En conséquence, M. Michel M., qui ne fait pas la preuve de l'erreur déterminante qu'il allègue, ne peut qu'être débouté de sa demande de nullité du contrat pour vice du consentement.

Sur la résolution du contrat pour inexécution et l'indemnisation du préjudice subi

Sur le fondement de l'article 1184 ancien du Code civil, la SARL DM Menuiseries est en droit d'obtenir la résolution du contrat aux torts de M. Michel M. qui a manqué à ses obligations essentielles de prendre livraison du bien et d'en payer le prix.

Elle est également en droit d'obtenir indemnisation du préjudice en résultant qui, compte tenu du coût des menuiseries litigieuses fabriquées sur mesures, facturé le 27 novembre 2014 par RD Productions pour un montant de 2 428,88 euros TTC et acquitté, de la valeur très résiduelle de ces menuiseries restant sa propriété et pouvant, au mieux, être bradées au profit de tiers, du manque à gagner sur le bénéfice escompté de la vente résolue et des frais de pose qu'elle n'a pas eu à assumer, a été justement évalué par le premier juge à la somme globale de 3 000 euros, payable à concurrence de 1 500 euros par conservation de l'acompte de ce montant versé par M. Michel M..

En revanche, en l'absence de caractérisation d'un comportement abusif et déloyal de ce dernier autre que celui sanctionné par la résolution du contrat, comme de preuve d'un préjudice distinct, elle ne saurait prétendre à l'allocation de dommages et intérêts complémentaires et sa demande à ce titre a, à bon droit, été rejetée.

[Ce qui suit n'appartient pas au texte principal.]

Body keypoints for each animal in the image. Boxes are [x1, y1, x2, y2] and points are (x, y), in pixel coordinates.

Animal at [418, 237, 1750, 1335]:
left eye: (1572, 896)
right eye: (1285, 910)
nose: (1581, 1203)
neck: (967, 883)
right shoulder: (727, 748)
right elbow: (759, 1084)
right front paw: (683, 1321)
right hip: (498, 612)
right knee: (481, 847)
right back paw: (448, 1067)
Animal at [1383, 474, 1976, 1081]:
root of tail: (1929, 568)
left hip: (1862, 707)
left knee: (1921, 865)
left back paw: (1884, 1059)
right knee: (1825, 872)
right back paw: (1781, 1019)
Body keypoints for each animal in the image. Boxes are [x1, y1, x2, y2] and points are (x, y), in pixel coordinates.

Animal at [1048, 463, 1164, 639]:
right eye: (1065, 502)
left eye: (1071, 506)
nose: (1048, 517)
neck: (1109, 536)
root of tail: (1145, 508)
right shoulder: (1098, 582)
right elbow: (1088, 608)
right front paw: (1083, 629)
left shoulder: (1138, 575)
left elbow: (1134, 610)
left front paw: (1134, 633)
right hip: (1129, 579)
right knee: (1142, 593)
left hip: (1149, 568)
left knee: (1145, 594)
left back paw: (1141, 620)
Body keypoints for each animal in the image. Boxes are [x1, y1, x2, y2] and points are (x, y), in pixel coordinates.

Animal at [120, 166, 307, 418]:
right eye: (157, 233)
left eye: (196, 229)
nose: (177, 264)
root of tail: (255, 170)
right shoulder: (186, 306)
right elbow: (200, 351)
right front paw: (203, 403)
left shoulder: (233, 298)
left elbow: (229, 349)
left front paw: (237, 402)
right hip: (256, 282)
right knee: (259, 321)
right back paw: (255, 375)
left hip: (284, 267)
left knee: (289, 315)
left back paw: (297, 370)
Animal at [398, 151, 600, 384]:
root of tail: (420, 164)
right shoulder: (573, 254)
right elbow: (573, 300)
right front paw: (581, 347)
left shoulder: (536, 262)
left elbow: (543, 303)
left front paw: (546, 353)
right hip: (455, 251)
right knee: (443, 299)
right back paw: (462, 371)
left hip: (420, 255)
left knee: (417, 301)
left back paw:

Le jugement dont appel sera donc intégralement confirmé.

Sur les frais et dépens

Partie perdante, l'appelant supportera, en sus des frais et dépens de première instance déjà mis à sa charge, les entiers dépens d'appel, ainsi qu'une somme de 1 000 euros au titre des frais non compris dans les dépens d'appel qu'il serait inéquitable de laisser à la charge de l'intimée en application de l'article 700 1° du Code de procédure civile.

Par ces motifs, LA COUR, Confirme le jugement entrepris en toutes ses dispositions. Y ajoutant, Condamne M. Michel M. aux entiers dépens d'appel, à recouvrer directement par Me Mélanie LE N.-R., avocate, dans les conditions de l'article 699 du Code de procédure civile. Le Condamne à payer à la SARL DM Menuiseries la somme de 1 000 (mille) euros en application de l'article 700 1° du Code de procédure civile.